Cause I saw 'em build houses in Newfoundland, and I wouldn't expect those to stand up to much in the way of weather.
Well, first off, NFLD is in Canada, so US housing codes don't even vaguely apply.
As Enahs says, housing codes vary. There are certain basic ones that virtually all states/counties/cities comply to (codes are determined at that level roughly -- states make certain minimums, which are generally very broad. Counties then adopt more strict codes. Depending on how the state laws work, a city/township may have local authority instead of the county). For instance, all bedrooms must have a window for a secondary escape route, all bathrooms must have some form of ventillation (window or fan), there are plumbing and electrical standards, etc.

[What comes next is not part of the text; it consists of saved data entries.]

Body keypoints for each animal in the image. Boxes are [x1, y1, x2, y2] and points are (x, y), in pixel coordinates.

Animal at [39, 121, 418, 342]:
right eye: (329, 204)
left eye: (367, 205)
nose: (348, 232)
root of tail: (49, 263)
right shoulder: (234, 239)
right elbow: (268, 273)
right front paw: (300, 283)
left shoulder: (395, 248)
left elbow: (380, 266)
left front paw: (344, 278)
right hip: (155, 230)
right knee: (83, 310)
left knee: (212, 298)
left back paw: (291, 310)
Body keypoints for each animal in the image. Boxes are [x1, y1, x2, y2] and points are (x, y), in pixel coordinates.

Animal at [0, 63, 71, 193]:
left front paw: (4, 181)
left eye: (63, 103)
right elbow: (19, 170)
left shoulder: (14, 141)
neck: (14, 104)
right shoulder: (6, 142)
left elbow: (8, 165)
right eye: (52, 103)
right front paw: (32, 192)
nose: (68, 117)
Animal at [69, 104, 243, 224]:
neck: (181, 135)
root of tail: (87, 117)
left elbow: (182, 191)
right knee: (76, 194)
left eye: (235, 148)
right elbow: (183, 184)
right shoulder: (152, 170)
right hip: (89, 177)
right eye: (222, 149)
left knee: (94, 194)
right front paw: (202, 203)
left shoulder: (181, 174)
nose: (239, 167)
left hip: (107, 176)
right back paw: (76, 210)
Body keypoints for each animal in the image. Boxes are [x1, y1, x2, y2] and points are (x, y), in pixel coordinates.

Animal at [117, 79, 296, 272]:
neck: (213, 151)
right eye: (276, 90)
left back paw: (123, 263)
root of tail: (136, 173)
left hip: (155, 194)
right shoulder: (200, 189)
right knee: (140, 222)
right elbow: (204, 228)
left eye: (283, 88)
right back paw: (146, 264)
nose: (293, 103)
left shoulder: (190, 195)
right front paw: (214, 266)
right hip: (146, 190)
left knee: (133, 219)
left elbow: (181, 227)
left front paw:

Now in certain areas of the country the codes are extremely rigorous. California probably has the toughest codes, at least for anywhere that is potentially affected by an earthquake. Florida is probably second due to hurricane proofing -- modern construction in Florida is supposed to be able to withstand 150 mph winds without damage. That's pretty damn tough (and it doesn't cost much more to do either -- it's mainly using additional ties between structural members and using hurricane proof glass... which has the added benefit of being very high efficiency).
Now the issue is that many of these codes are relatively recent. Anything built in Florida pre-Andrew (1992) was under much less rigorous codes -- code which proved to be insufficient. Ditto for anything in California that wasn't built in the last 10 years. We've learned a lot about earthquake proofing in that time. The flipside is that there are some things you simply cannot stand up against. A category 5 hurricane is one -- the only things in its direct path that will survive are hardened concrete bunkers. And tornadoes will destroy absolutely anything they hit.
Part of the problem is that coastal land has become absurdly popular and expensive. People literally build houses on sandbars which is pretty much doomed to vanish in the face of a large storm like this. And while you can get insurance to pay for the loss of house, you can't insure the loss of land, so if your plot suddenly becomes ocean again then you're SOL.